Monday, November 07, 2011

I've been looking for fortunes in all of the dregs, drinking to the bottom of cups and rivers and oceans and eyes. Someone has to be hiding the future somewhere, I figure. In a teacup or an orange peel or something.

It's been nearly a year since I threw open the doors to Legba, wrapped up a wish with tribute to the voodoo queen and knocked nine times as instructed, looking for secrets in legends. They say that Legba stands at the crossroads, speaking all languages, deciding who gets to talk to the spirits. In some cultures under other names he can be tricky, dispensing destiny from a sack worn across one shoulder. I wonder what is at the bottom of Legba's cups, all the secrets in the smoke.

The wishing stump belonged to the voodoo queen Marie Laveau, although the question of whether it was the property of mother or daughter is still somewhat mysterious. They say that there were at one point many voodoo queens in New Orleans, but that the competition all faded away once Marie Laveau decided to be queen. She's queen still, and the inside of the stump is layered with wishes. In this way it is something of a comfort to think of my wish snugged down in there with all the rest, waiting for whatever happens next.

Thursday, November 03, 2011

My ants are slowly dying off, lying curled in the bottom of the tank. If they had behaved in the predicted ways the living ants would have brought the dead to the surface where I could have swept them out, the tank slowly emptying, the last ants wandering alone through once crowded tunnels. My ants have so far done everything backwards, and dealing with their dead is no different. Since there's no way for me to get to them without finding my fingers in the grip of those pincers I have left them there. Each day it becomes a little more disturbing, watching the living ants sleeping among the broken bodies of their fellows, at the bottom in a graveyard they built themselves.

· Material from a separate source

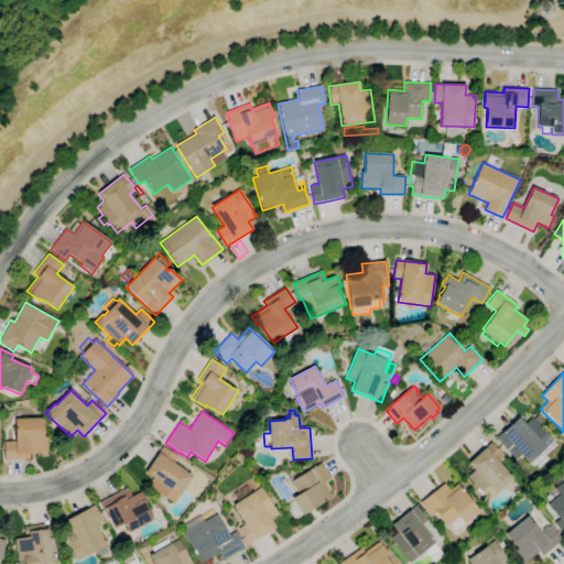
[(529,463),(521,455),(516,459),(496,438),(519,418),(525,424),(532,418),(533,419),(538,415),(544,422),(539,425),(553,441),(529,463)]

From now on, I am sticking with sea monkeys.

Tuesday, November 01, 2011

What I have learned is that the red in fall leaves comes from anthocyanins, which is possibly not news. It turns out that the anthocyanins work as a kind of sunscreen, protecting new leaves and autumn leaves from certain kinds of damage and stress. It seems that what they didn't realize until recently is that maybe the soil is sometimes to blame for all the red in the leaves, that trees in poor soil make more red in order to keep the leaves stuck on the trees long enough to store up enough food for the winter. All these trees are becoming vibrant in order to survive.

I don't know if I believe that the secret is all in the soil. Seems like the sky and the rain and the wind are probably involved too. Still, I wouldn't blame you if you started carrying nitrogen around in your pockets, ready to coax the most brilliant colors out wherever you travel.